─── The records ───

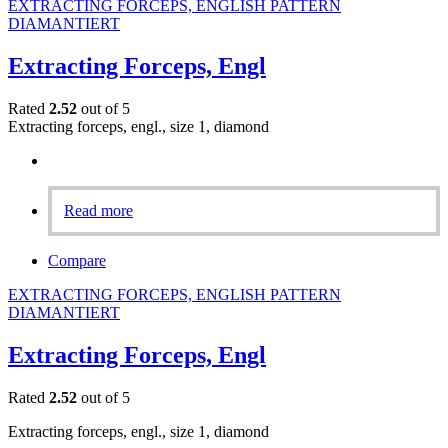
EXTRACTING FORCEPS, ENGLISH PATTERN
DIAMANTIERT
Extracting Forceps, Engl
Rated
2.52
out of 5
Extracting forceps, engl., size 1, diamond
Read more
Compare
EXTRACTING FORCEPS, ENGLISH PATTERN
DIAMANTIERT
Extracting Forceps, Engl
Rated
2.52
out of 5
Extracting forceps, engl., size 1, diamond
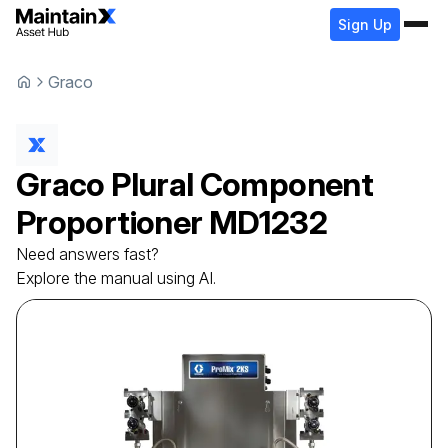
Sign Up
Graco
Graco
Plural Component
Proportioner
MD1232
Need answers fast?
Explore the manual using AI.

───
─── The records ───

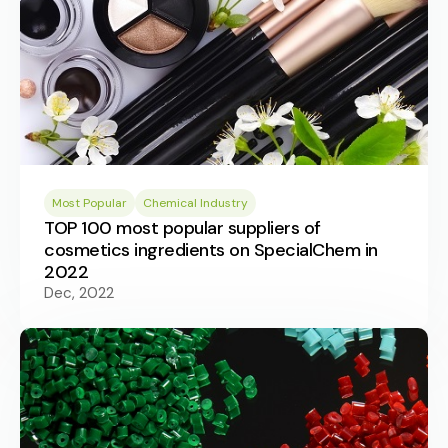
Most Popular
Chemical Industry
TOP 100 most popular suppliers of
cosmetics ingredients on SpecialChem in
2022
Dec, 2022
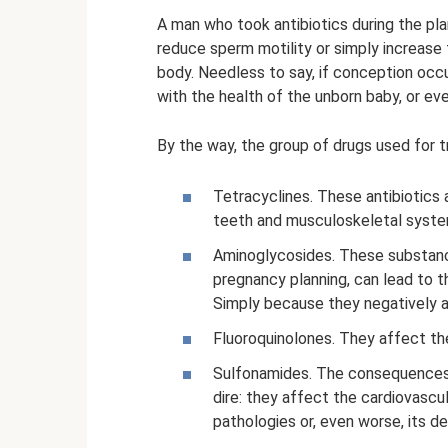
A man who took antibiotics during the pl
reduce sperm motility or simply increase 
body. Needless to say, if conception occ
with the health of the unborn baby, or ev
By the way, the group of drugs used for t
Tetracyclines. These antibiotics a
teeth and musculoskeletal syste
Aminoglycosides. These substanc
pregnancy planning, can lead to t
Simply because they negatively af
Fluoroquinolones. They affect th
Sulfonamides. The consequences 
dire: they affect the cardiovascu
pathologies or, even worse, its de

───
─── The records ───

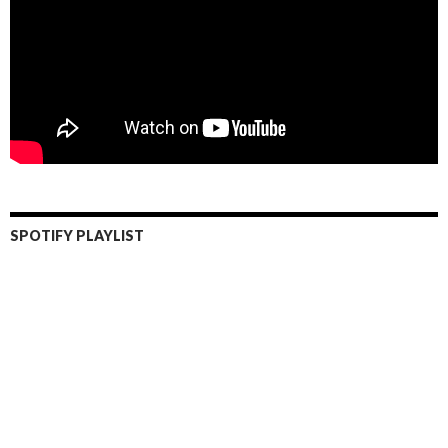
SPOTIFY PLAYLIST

───

**What the task asks:** Give back, word for word, only the lines above from the line holding "Sulfonamides. The consequences" to the line holding "pathologies or, even worse, its de", both included.

**Solution below:**
Sulfonamides. The consequences 
dire: they affect the cardiovascu
pathologies or, even worse, its de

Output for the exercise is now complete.